A Step from Heaven Themes

A Step from Heaven Themes

Assimilation

Pick up just about any book on the immigrant experience and one of its themes will be the difficulty and complexity of assimilation into a foreign culture. The way this particular book about the immigrant experience handles the theme almost verges on the grotesque, however. The teenage protagonist of the novel grows up in a family in which Korean culture comes to be viewed as a contributing factor to its dysfunction and therefore the process of assimilation transforms into one in which her own native culture comes to take on the negative attributes of “foreign” that are usually the domain of the American culture to which she is feeling a strong bond.

Family Dysfunction

As indicated, the lack of domestic tranquility provides for the common defense of the children against ironic expectations of their authoritarian and abusive father. The patriarchal aspect of his native culture leads Mr. Park to continually push against his son to act a like a man by being strong when his actions reveal himself to be one whose use of strength derives from a fundamental weakness of character. The constantly humiliation of his son strongly implies a cyclical nature at work: Mr. Park learned to be abusive from his own father who learned from his own father and so.
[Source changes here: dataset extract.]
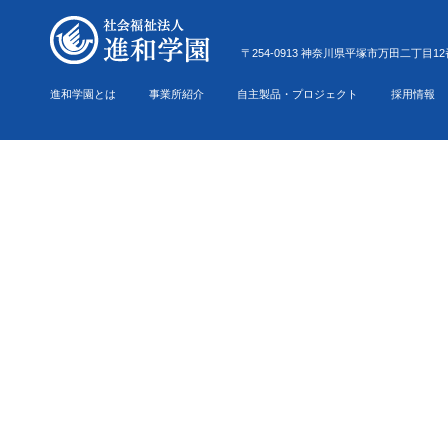
〒254-0913 神奈川県平塚市万田二丁目12番22号 Tel.0
進和学園とは
事業所紹介
自主製品・プロジェクト
採用情報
The question that lingers is whether the cycle will stop with the father or inevitably be passed down to another generation.

The American Dream

What the novel also teaches is that the myth of the American Dream remains very hardy and robust in immigrant circles. Apparently, the reality that worker wages have been in a state of utter stagnation since the 1980’s while executive pay has shot through the roof hasn’t been in the memos making the rounds. The American Dream asserts that hard work is all that is needed to carve out a little piece of success in the United States. That may have been true—possibly—when Lady Liberty’s lamp first glowed in the harbor, but it certainly is not true anymore. Asian immigrants in particular have come to buy into the idea that exceeding the norm in academic hard work is key to success and this is portrayed in the pressure upon the children to become super students. This pressure may possibly lead to success in the long-term, but it definitely leads to stress in the short-term. The American Dream for most immigrants—Asians included—usually winds up being more than a single step away and it well past time to bury this myth once and for all.